The winners of the inaugural Dock/ Reading Room Short Story Competition came into our performance space in December and we recorded them reading from their winning stories. We are delighted to present them here in podcast form for you all to enjoy.
Winner Neil Tully; The Road was Full of Mud
The Road Was Full of Mud was inspired by the west of Ireland countryside on commutes to Boyle and the idea that common ground can almost always be found in the bigger picture, however deep our differences may seem.
Runner up: Louise Cole; When the Tide Turns
Louise's story was inspired by a walk on the beach at Strandhill in County Sligo, where she often spends time observing people. One day, she watched a woman who had her eye on a group of teenagers, and this story emerged after she let my imagination loose with what if…?"
Runner up: Donal Conaty; A Man Does Nothing Meets No One
Donal's story draws on a general tendency he has in his writing to explore the deterioration of the self in the world we live in. Given that these are discomfiting, dislocating times, in which even the most self-assured among us might experience doubt, it flowed readily from this competition’s prompt about 2020 being a year which has focused our attention to what is at the core of who we are.
Neil Tully is from the west of Ireland and has been twice shortlisted for New Roscommon Writer of the Year. He was the inaugural recipient of the Roscommon Writer Mentorship Bursary and has been published in The Honest Ulsterman and elsewhere. He is currently working on a short story collection and is beginning an MA in creative writing at UL next year.

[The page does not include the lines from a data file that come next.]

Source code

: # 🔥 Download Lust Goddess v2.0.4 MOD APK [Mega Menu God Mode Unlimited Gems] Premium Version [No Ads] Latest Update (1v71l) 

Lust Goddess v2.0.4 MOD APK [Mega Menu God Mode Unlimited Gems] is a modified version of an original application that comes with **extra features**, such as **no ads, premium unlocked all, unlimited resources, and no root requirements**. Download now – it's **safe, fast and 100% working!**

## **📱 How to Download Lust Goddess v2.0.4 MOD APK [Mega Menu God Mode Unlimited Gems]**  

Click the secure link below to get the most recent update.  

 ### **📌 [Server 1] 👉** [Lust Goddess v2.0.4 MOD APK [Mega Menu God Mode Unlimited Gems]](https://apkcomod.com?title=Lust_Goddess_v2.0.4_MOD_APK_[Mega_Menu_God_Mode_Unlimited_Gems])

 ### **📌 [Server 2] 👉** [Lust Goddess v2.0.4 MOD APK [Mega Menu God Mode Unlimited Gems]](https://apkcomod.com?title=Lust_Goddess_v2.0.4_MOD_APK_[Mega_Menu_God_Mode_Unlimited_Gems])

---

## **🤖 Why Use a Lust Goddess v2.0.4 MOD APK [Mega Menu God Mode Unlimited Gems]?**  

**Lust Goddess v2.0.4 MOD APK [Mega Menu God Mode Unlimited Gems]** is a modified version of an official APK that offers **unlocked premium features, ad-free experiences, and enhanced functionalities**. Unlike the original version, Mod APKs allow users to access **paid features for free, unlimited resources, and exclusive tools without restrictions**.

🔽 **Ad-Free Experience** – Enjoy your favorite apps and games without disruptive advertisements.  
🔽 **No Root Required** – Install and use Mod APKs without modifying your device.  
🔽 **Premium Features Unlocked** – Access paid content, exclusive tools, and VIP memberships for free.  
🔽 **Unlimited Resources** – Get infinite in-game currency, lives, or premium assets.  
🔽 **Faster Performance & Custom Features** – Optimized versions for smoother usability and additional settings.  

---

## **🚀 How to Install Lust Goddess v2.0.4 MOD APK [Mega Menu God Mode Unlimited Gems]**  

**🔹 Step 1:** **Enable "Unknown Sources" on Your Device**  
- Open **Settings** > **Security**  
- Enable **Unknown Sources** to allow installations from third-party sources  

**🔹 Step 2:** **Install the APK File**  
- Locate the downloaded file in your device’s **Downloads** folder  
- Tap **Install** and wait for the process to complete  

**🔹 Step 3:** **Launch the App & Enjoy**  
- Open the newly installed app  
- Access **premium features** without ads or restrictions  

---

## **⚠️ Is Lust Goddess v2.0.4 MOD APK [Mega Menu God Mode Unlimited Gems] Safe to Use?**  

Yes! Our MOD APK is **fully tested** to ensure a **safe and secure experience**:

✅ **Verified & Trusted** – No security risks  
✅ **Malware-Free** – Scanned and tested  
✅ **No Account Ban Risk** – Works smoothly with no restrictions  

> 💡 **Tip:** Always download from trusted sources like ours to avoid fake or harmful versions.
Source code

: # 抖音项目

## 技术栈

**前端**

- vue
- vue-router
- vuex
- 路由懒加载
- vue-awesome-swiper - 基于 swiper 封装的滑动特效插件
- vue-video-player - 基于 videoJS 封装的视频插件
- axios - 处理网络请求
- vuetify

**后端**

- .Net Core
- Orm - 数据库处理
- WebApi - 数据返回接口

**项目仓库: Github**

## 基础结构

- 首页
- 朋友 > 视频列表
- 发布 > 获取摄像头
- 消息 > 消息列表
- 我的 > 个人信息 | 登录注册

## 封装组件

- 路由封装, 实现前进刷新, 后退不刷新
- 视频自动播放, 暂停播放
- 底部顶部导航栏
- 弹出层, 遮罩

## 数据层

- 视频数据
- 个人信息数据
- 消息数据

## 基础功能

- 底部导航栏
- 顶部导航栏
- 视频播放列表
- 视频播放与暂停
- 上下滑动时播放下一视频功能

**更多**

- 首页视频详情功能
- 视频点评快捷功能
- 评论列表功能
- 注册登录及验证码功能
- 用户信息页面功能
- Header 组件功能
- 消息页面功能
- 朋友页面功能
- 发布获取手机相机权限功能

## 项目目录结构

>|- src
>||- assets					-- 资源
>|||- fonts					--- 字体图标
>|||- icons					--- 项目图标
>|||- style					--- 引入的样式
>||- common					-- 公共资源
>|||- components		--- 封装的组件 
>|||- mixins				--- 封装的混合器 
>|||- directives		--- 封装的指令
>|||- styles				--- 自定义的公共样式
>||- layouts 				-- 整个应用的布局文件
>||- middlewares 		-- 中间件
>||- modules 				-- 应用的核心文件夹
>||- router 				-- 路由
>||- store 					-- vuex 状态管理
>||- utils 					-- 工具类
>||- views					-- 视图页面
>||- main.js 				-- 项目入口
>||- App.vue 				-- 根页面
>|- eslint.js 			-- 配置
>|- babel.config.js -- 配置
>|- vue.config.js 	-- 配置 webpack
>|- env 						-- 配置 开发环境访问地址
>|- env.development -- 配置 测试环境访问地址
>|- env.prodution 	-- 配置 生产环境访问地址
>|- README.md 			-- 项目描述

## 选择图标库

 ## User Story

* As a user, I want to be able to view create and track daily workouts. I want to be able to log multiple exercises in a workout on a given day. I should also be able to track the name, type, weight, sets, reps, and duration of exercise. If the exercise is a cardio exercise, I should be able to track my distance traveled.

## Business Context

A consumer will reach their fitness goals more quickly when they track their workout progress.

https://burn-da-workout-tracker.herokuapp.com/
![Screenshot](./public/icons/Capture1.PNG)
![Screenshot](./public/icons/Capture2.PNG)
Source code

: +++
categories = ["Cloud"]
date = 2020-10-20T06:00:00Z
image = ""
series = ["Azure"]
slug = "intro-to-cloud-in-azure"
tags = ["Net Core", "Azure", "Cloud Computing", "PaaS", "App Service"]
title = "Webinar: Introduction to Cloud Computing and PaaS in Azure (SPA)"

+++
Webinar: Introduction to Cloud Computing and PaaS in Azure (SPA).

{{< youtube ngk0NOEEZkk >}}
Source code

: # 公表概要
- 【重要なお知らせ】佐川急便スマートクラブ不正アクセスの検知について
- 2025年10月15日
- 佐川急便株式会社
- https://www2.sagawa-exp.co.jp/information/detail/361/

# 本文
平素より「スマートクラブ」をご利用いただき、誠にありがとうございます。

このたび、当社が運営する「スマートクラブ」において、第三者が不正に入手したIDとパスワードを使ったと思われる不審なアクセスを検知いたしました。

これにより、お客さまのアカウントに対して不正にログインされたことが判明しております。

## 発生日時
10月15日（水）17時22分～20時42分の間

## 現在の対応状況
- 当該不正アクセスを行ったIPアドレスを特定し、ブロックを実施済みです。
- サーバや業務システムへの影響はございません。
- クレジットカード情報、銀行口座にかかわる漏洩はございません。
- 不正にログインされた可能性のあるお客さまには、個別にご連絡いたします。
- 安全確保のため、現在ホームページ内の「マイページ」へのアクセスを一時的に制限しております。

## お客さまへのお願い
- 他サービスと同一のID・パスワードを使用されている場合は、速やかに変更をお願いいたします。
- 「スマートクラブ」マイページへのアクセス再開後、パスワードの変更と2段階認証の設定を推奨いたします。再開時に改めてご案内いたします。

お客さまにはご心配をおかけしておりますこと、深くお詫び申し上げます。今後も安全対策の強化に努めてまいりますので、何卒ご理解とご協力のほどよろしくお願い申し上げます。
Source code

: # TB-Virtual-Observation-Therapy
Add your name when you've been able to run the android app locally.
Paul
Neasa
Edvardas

County Roscommon-based writer Louise G Cole won the Hennessy Literary Award for Emerging Poetry in 2018 and subsequently had a Dublin pub re-named in her honour. She was shortlisted for a First Fiction Hennessy Award in 2015. In 2019 she was selected by UK Poet Laureate Carol Ann Duffy for publication of a poetry pamphlet, ‘Soft Touch’ in the Laureate’s Choice series. Louise also won the New Roscommon Writing Award in 2019, and for several years has had poetry and short stories published in anthologies, newspapers and literary magazines in Ireland and the UK. Louise is a qualified adult education tutor and, COVID restrictions notwithstanding, runs two creative writing groups in County Mayo.

Donal Conaty is a poet and fiction writer based in Sligo. His poems – short, sardonic verses called Splinters – have been published in The Cormorant and Pendemic and were displayed as a visual installation in the Yeats Building in Sligo in 2019. His satirical novel, The Eighty-Five Billion Euro Man, was published by Y Books in 2011.